# 'Real' knife fighting



## Bruno@MT (Dec 22, 2010)

I am the first to admit I am not experienced in RBSD or knife fighting.
But when I see someone pushing a knife out of someones hand with the inside of his wrist (the beginning of the video) it makes me wonder if the other guy has any clue at all.

*EDIT: Btw, this clip is NOT graphic at all. The picture in the preview is just a sensationalist way of getting attention.
It doesn't even feature in the video.*
[yt]bqzQPxskprI[/yt]


----------



## Chris Parker (Dec 22, 2010)

Oh, boy.... where to start? For one thing, not sure what the map (Tokyo down to Melbourne) was about at the beginning... he's teaching concepts from Silat, not a Japanese art. His knife defence was, uh, not really something I'd recommend (although I did like the disclaimer telling "the protesters" that this was 3 minutes out of a three day course [to become an instructor, no less].... did that mean that he did some better stuff, and chose to advertise the flawed bits only?).

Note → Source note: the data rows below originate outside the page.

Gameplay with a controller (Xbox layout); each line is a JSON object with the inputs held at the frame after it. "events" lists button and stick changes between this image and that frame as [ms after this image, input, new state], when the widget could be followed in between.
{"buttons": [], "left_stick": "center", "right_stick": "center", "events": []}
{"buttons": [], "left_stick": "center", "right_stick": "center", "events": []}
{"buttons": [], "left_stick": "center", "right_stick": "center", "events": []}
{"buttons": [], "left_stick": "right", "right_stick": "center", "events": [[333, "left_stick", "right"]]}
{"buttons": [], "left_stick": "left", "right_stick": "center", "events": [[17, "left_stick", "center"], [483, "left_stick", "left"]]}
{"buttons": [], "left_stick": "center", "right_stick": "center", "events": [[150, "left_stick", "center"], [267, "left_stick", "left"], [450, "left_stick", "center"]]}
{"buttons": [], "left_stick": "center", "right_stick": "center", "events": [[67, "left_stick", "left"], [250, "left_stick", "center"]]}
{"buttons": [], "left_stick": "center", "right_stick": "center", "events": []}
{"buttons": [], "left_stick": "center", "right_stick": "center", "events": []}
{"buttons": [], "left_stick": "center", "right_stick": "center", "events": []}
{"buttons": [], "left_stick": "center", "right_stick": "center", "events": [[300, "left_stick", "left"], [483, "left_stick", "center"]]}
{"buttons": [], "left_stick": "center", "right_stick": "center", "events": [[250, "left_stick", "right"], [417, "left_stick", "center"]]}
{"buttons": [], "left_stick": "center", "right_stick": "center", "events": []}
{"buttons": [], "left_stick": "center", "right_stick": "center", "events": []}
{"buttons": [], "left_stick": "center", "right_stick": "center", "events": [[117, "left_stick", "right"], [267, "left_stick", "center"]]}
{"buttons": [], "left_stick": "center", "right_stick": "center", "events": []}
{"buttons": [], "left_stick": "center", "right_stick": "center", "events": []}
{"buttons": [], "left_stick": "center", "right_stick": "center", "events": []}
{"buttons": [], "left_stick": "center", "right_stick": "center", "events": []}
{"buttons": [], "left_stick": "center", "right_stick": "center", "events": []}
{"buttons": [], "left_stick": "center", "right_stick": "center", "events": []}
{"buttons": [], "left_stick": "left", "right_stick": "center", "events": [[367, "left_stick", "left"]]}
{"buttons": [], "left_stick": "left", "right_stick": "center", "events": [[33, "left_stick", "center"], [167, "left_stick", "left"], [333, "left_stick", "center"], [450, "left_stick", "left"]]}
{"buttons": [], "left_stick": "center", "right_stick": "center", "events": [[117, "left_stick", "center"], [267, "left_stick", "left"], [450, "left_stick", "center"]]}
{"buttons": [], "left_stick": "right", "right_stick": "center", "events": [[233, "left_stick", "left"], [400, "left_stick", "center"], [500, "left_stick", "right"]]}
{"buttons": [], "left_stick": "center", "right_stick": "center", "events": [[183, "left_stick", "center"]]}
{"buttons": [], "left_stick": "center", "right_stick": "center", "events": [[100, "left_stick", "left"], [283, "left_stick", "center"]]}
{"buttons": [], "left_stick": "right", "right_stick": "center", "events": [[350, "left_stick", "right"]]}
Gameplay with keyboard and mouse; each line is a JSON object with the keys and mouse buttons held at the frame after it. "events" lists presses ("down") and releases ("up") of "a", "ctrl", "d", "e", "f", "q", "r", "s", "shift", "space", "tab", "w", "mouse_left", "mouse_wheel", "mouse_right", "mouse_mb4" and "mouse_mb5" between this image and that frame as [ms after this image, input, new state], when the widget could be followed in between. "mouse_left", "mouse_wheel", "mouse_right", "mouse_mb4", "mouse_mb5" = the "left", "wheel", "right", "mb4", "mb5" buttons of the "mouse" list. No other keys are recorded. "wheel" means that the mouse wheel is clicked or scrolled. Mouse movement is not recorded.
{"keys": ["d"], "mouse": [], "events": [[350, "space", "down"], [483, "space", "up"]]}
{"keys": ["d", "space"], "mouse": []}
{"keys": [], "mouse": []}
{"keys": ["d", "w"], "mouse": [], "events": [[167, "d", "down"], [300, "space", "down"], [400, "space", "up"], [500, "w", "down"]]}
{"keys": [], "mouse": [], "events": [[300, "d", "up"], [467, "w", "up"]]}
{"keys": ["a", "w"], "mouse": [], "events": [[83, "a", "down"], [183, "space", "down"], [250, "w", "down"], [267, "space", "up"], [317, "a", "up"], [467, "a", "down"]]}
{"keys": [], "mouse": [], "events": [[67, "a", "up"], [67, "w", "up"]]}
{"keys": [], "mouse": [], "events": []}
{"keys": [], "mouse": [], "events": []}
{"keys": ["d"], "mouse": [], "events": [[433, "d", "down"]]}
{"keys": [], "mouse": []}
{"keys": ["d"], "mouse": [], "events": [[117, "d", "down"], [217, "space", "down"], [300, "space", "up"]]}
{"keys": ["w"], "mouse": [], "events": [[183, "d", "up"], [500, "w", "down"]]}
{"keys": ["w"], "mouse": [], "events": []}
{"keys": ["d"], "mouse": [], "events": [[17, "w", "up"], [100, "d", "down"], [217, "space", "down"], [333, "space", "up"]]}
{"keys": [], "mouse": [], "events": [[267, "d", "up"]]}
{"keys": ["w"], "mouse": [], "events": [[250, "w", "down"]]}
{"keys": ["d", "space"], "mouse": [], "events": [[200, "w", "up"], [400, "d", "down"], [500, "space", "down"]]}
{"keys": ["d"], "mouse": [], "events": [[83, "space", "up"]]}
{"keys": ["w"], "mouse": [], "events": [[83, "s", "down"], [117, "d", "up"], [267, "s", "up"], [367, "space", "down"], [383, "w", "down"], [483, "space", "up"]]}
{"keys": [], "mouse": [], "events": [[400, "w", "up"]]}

Then he's showing use of knife against someone punching him (?), and there's no issue he has doing that? With those movements, though, there's some okay stuff, but there's a lot of stuff that I wouldn't put in again.

Oh, and although the clip has no graphic aspect, I would put a language warning for anyone easily offended...


----------



## MJS (Dec 22, 2010)

Well, I'd have to see the guy in person to really get a feel for what he's doing, but going only on the clip alone, I wasn't that crazy about it. If you're going to strip the knife away in the fashion that he did in the beginning, I'd use the forearm, not the wrist area.

As for the initial picture that you see...well, that just goes to show just how dangerous a knife can be.  IMO, knife defense should be as simple as possible, while still being effective.  Think about that pic the next time you do knife defense and ask yourself if what you're doing is going to save yourself.  I know that I've really torn apart alot of the knife stuff that I've been taught over the years.  Amazing how a huge list of stuff can be pruned down so quick. LOL.


----------



## Yoshin9 (Dec 22, 2010)

If you can't run away, and you happen to get a hold of the arm then you don't want to punch him only once, punch many times until you see him stumbling and dazed before you try to disarm him. One hit is not enough.

Also keep proper distance from the knife, if you grab the hand and he is stronger you need to move yourself and not try to struggle to move his arm. Use your knees, your body, your head as weapons while you maintain your grip on his arm; if you have a grip on his arm you are much more aware as to just where that knife is than just by looking at it and judging reaction time.


----------



## 72ronin (Dec 22, 2010)

I think we could put up many knife vids by many peoples and start to pick them appart.

Grab the arm/dont grab the arm etc It goes on and on.
 In the end it obviously comes down to the situation itself as to what you will do, Sometimes grabbing the arm is suicide and with a different opponent/situation it may be a viable option for success. Obviously the opponent/situation plays the lead role and not that wicked technique from the latest seminar.

Vids from Escrima/Doce Pares right through to military systema all have some very ambitious techs displayed. One systema vid even has the knife pressed against the gut, the guy uses his gut to disarm!! One Philipino demo had a blade grab! etc 
Even this vid has strips, which are useless for double edged blade yeah.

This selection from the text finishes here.